[Data for review Boundary: Start]

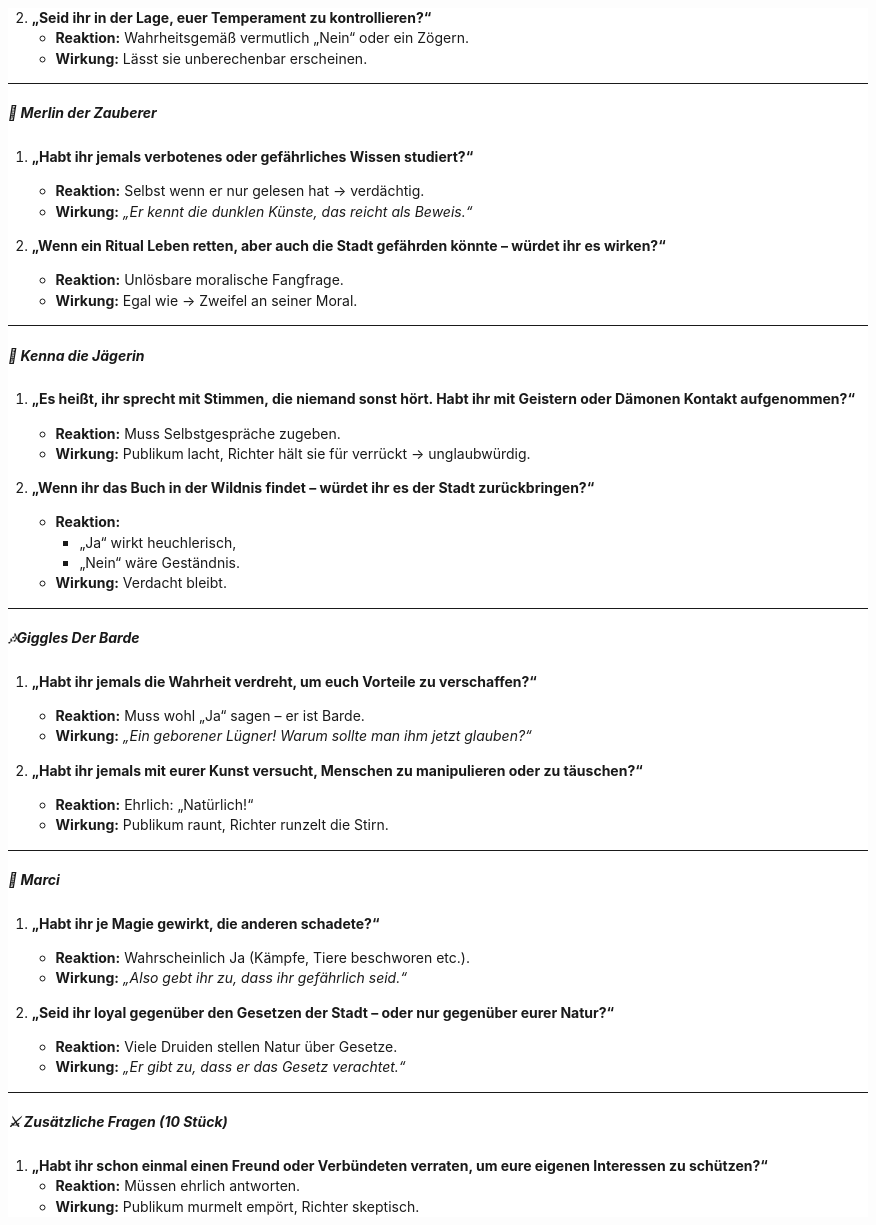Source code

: 2. **„Seid ihr in der Lage, euer Temperament zu kontrollieren?“**  
   - **Reaktion:** Wahrheitsgemäß vermutlich „Nein“ oder ein Zögern.  
   - **Wirkung:** Lässt sie unberechenbar erscheinen.  

---

##### 🔮 Merlin der Zauberer
1. **„Habt ihr jemals verbotenes oder gefährliches Wissen studiert?“**  
   - **Reaktion:** Selbst wenn er nur gelesen hat → verdächtig.  
   - **Wirkung:** *„Er kennt die dunklen Künste, das reicht als Beweis.“*  

2. **„Wenn ein Ritual Leben retten, aber auch die Stadt gefährden könnte – würdet ihr es wirken?“**  
   - **Reaktion:** Unlösbare moralische Fangfrage.  
   - **Wirkung:** Egal wie → Zweifel an seiner Moral.  

---

##### 🏹 Kenna die Jägerin
1. **„Es heißt, ihr sprecht mit Stimmen, die niemand sonst hört. Habt ihr mit Geistern oder Dämonen Kontakt aufgenommen?“**  
   - **Reaktion:** Muss Selbstgespräche zugeben.  
   - **Wirkung:** Publikum lacht, Richter hält sie für verrückt → unglaubwürdig.  

2. **„Wenn ihr das Buch in der Wildnis findet – würdet ihr es der Stadt zurückbringen?“**  
   - **Reaktion:**  
     - „Ja“ wirkt heuchlerisch,  
     - „Nein“ wäre Geständnis.  
   - **Wirkung:** Verdacht bleibt.  

---

##### 🎶Giggles  Der Barde
1. **„Habt ihr jemals die Wahrheit verdreht, um euch Vorteile zu verschaffen?“**  
   - **Reaktion:** Muss wohl „Ja“ sagen – er ist Barde.  
   - **Wirkung:** *„Ein geborener Lügner! Warum sollte man ihm jetzt glauben?“*  

2. **„Habt ihr jemals mit eurer Kunst versucht, Menschen zu manipulieren oder zu täuschen?“**  
   - **Reaktion:** Ehrlich: „Natürlich!“  
   - **Wirkung:** Publikum raunt, Richter runzelt die Stirn.  

---

##### 🌿 Marci
1. **„Habt ihr je Magie gewirkt, die anderen schadete?“**  
   - **Reaktion:** Wahrscheinlich Ja (Kämpfe, Tiere beschworen etc.).  
   - **Wirkung:** *„Also gebt ihr zu, dass ihr gefährlich seid.“*  

2. **„Seid ihr loyal gegenüber den Gesetzen der Stadt – oder nur gegenüber eurer Natur?“**  
   - **Reaktion:** Viele Druiden stellen Natur über Gesetze.  
   - **Wirkung:** *„Er gibt zu, dass er das Gesetz verachtet.“*  

---
##### ⚔️ Zusätzliche Fragen (10 Stück)
1. **„Habt ihr schon einmal einen Freund oder Verbündeten verraten, um eure eigenen Interessen zu schützen?“**  
   - **Reaktion:** Müssen ehrlich antworten.  
   - **Wirkung:** Publikum murmelt empört, Richter skeptisch.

[Data for review Boundary: End]

→ Exercise:
Search the material above for the word "dass", then copy each line that holds it.

→ Answer below:
   - **Wirkung:** *„Also gebt ihr zu, dass ihr gefährlich seid.“*  
   - **Wirkung:** *„Er gibt zu, dass er das Gesetz verachtet.“*  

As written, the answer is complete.